The behaviourist approach was challenged by Skinner who came up with operant conditioning and proposed that organisms learn as a result of the consequences of their actions when operating in their environment. If these consequences are good, the behaviour becomes more frequent; if they are undesirable, it becomes less frequent. To try and prove this Skinner developed what is known as a ‘Skinner Box’ for rats. When the rats accidentally pressed a lever they got a food pellet so therefore learnt to press the lever when they wanted food. Skinner called this positive reinforcement. He also switched a light on in the box five seconds before giving the rat an electric shock.

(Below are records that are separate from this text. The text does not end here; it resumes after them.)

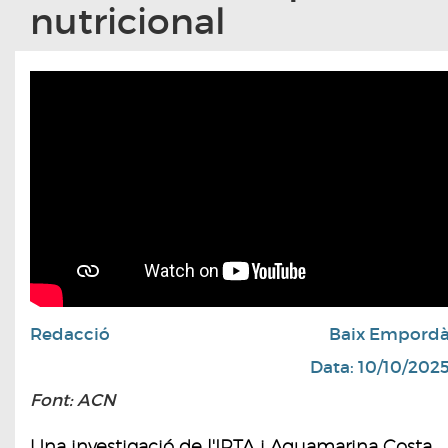
nutricional
Redacció
Baix Empord
Data: 10/10/202
Font: ACN
Una investigació de l'IRTA i Aquamarina Costa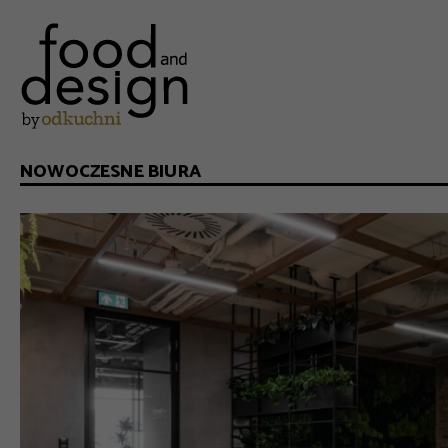
NOWOCZESNE BIURA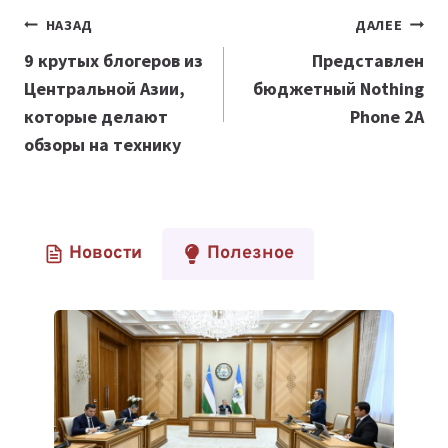
Навигация
НАЗАД
ДАЛЕЕ
по
9 крутых блогеров из
Представлен
Центральной Азии,
бюджетный Nothing
записям
которые делают
Phone 2A
обзоры на технику
Новости
Полезное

When the rat accidentally pressed a lever it turned the electricity off so the rat learnt to press the lever when the light came on to avoid an electric shock. Skinner called this negative reinforcement. The big problem with the nurture argument is the same as the problem with the nature argument and that is reductionism. The nurture argument reduces understanding of behaviour to stimulus-response relationships.
Stimulus-Response relationships were challenged by Tolman and Bandura in the middle of the twentieth century and they are followers of the cognitive approach to learning. Bandura believed people imitated other people due to the reinforcement that they observe. He believed that learning occurs through observation and role models. Instead of Stimulus-Response relationships Bandura talked about Stimulus-Observation-Response relationships to show how we learn. He also added two different types of reinforcement to Skinner’s. The first is vicarious reinforcement which is learning through observing someone else’s behaviour be reinforced. The other type of reinforcement he added was self approval which is behaving in a certain way because it makes the subject feel good about them self. The key experiment Bandura did to show his vicarious reinforcement was done in the sixties and was called ‘Bashing the Bobo’. This experiment observed how children imitated role models of the same and different sex in aggression. The children were exposed to these models and then let loose on a ‘Bobo’ doll to see how they behaved. The observers recorded three different types of aggression; physical aggression; verbal aggression and non aggressive verbal responses. Bandura found that the children tended to imitate the same sex role model and especially in the males. The cognitive approach is also an argument to how we learn things.
However, the real answer to how we learn is that it is a mixture of nature, nurture and cognition. It also depends on what is being learned and different things are learnt in different ways. For example the ability to breathe or open our eyes will be innate, learning a new language will probably be to with being reinforced and therefore would be from the nurture argument, and aggression or love may be cognitive. Although for all of these it is very hard to prove how it is learnt.